(Source data)
[Start of Attachment]

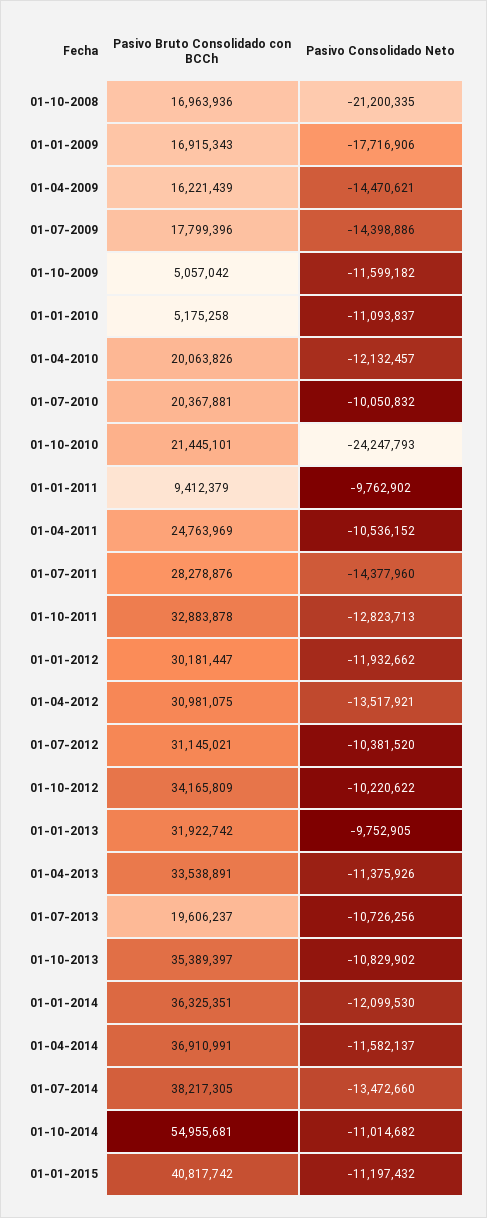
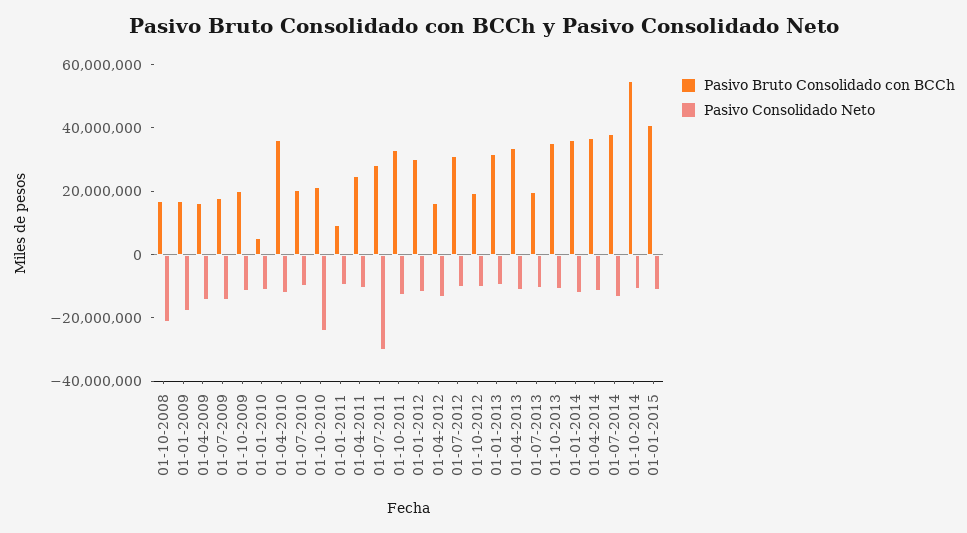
Pasivo Bruto Consolidado con BCCh, 01-10-2009: 5057042 -> 20000000
Pasivo Bruto Consolidado con BCCh, 01-04-2010: 20063826 -> 35000000
Pasivo Consolidado Neto, 01-07-2011: -14377960 -> -30000000
Pasivo Bruto Consolidado con BCCh, 01-04-2012: 30981075 -> 15000000
Pasivo Bruto Consolidado con BCCh, 01-10-2012: 34165809 -> 20000000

[End of Attachment]

◆ AIM OF THE TASK: Please transcribe the entries exactly, omitting the images.

◆ OUTPUT OF THE TASK:
Pasivo Bruto Consolidado con BCCh, 01-10-2009: 5057042 -> 20000000
Pasivo Bruto Consolidado con BCCh, 01-04-2010: 20063826 -> 35000000
Pasivo Consolidado Neto, 01-07-2011: -14377960 -> -30000000
Pasivo Bruto Consolidado con BCCh, 01-04-2012: 30981075 -> 15000000
Pasivo Bruto Consolidado con BCCh, 01-10-2012: 34165809 -> 20000000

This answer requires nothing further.